◆ **Set of tasks**:
A) Could you restate, word for word, the part of the Human Paralogy Server page from "We have identified" up to and including "series of events."?
B) How would you render this sentence from the Human Paralogy Server page in Spanish: "Particular chromosomal regions have been shown to be active in the acquisition, duplication and dispersal of large gene-containing genomic segments."
C) According to the Human Paralogy Server page, why might the large blocks of sequence similarity produced by duplication lead to chromosomal structural rearrangements?

◆ **Extracted text**:

------------------------------------------------

Human Paralogy Server

The long-term goal of our laboratory is to understand the evolution, pathology and mechanism(s) of recent gene duplication and DNA transposition within the human genome. Our research specifically addresses a new paradigm that has emerged in the past few years regarding the dynamic nature of human genome structure. Particular chromosomal regions have been shown to be active in the acquisition, duplication and dispersal of large gene-containing genomic segments. We hypothesize that these “jumping genomic segments” are part of an ongoing evolutionary process that results in a novel form of large-scale variation in human genomic DNA and contributes rapidly to primate gene evolution. The large blocks of sequence similarity generated by this process, we further propose, provide the substrates for aberrant recombination, thereby leading to recurrent and potentially pathogenic chromosomal structural rearrangements.

The general aims of our research are:
  1. to investigate the molecular mechanism(s) responsible for recent duplications through comparative sequencing and phylogenetic reconstruction of duplication events.
  2. to evaluate the role the duplications play in both primate chromosomal evolution as well as the emergence of new genes and gene families
  3. to develop computational methods to rapidly identify and characterize highly homologous duplications in man and other vertebrates
  4. to assess the contribution of duplication architecture to genomic instability associated with genetic (genomic) disease.


Pericentromeric Organization
Genome-Wide Analysis
Rapidly Evolving Human Genes
Experimental and Computational Methods

I.    The Dynamic Structure of Human Pericentromeric DNA

We have identified that the pericentromeric regions of specific human chromosomes have been hotspots for recent genomic transposition and duplication. The available data indicate that genomic segments ranging in length from 5-150 kb have been directed to the pericentromeric DNA, that specific repeat sequences serve as preferred sites for integrations and that these segments transposed to these regions very recently (1-15 mya) through a complex series of events.

------------------------------------------------

[Saved data entries]
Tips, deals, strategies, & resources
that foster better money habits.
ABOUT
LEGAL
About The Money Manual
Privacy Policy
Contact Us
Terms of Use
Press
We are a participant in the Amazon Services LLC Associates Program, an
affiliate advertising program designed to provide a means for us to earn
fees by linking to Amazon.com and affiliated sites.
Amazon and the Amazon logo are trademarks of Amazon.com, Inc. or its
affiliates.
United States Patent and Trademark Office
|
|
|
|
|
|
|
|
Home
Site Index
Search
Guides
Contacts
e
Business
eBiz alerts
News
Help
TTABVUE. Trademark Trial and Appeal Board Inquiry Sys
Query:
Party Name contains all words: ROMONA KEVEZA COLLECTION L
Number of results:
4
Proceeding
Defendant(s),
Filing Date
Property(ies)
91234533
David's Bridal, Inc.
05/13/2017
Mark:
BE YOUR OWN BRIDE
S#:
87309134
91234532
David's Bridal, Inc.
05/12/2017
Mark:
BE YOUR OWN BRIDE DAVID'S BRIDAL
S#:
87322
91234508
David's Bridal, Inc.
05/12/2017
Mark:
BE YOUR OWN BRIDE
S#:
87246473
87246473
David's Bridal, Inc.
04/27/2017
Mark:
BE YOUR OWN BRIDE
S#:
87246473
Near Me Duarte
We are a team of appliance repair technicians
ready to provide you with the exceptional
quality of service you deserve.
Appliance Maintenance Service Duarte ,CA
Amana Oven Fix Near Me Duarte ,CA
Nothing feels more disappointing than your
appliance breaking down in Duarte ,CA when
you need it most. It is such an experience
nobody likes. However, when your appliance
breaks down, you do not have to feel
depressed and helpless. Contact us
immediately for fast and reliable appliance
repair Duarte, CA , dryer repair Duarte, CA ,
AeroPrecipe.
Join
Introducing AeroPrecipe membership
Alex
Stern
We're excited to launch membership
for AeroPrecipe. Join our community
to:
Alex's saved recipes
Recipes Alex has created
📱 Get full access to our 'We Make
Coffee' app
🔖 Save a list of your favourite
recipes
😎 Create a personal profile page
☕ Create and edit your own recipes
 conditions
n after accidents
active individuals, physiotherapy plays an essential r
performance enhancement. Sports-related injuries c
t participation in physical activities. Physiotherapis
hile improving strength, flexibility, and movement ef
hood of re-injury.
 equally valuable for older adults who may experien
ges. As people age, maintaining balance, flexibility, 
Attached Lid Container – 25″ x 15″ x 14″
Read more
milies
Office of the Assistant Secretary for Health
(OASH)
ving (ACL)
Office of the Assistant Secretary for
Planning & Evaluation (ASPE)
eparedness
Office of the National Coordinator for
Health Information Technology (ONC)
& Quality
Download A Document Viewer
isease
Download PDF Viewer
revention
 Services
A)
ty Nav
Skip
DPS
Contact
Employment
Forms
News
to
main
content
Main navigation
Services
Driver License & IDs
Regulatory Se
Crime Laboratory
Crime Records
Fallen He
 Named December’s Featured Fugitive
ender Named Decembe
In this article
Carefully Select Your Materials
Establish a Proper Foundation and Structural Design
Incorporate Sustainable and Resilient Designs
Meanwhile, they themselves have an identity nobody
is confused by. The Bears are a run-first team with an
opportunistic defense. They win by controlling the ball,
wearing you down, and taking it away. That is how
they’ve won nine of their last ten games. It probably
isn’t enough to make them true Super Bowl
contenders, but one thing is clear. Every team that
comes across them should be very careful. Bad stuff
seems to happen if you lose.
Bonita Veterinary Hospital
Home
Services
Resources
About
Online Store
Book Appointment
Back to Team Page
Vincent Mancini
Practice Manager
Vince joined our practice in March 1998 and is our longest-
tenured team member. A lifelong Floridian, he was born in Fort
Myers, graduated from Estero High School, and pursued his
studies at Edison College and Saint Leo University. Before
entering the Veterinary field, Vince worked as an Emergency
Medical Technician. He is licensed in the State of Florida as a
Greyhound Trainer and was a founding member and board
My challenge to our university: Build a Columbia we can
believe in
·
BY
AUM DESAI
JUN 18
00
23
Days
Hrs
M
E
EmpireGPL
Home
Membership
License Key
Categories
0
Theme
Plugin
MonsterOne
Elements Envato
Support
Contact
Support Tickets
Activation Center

------------------------------------------------

◆ **Answers provided**:
A)
We have identified that the pericentromeric regions of specific human chromosomes have been hotspots for recent genomic transposition and duplication. The available data indicate that genomic segments ranging in length from 5-150 kb have been directed to the pericentromeric DNA, that specific repeat sequences serve as preferred sites for integrations and that these segments transposed to these regions very recently (1-15 mya) through a complex series of events.

B) Se ha demostrado que ciertas regiones cromosómicas son activas en la adquisición, duplicación y dispersión de grandes segmentos genómicos que contienen genes.

C) The blocks of sequence similarity are proposed to provide the substrates for aberrant recombination. That aberrant recombination leads to recurrent and potentially pathogenic chromosomal structural rearrangements.